Bob Jongen

Personal information
- Date of birth: 14 May 1927
- Place of birth: Aachen, Rhine Province, Prussia, Germany
- Date of death: 1 January 2023 (aged 95)
- Place of death: Kerkrade, Netherlands
- Position: Forward

Senior career*
- Years: Team / Apps / (Gls)
- –1945: Roda JC
- 1945–1950: Alemannia Aachen
- 1950–: Fortuna 54
- –1957: Roda Sport
- 1957–1962: Fortuna 54

= Bob Jongen =

Dutch footballer (1927–2023)

Bob Jongen (14 May 1927 – 1 January 2023) was a German-born Dutch footballer, who played as a forward.

==Biography==
Jongen was born in Aachen, Germany, but grew up in the Dutch town of Kerkrade.

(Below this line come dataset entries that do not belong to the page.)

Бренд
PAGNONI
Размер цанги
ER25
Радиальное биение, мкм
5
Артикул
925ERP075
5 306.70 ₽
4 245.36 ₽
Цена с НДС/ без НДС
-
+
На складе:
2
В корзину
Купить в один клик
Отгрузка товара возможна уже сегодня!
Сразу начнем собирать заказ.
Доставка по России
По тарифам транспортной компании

He played with Roda JC, Alemannia Aachen, Fortuna 54 and Roda Sport. During his time in Aachen, he also obtained his training diploma at the German Sport University Cologne. After his career he was a scout and referee supervisor at Roda JC. He also owned a hotel and dance hall Le Caveau in Geleen.

In 2018, Jongen told his story in the program Lex ontmoet… at RTV Parkstad.

==Death==
Jongen died on 1 January 2023, at the age of 95.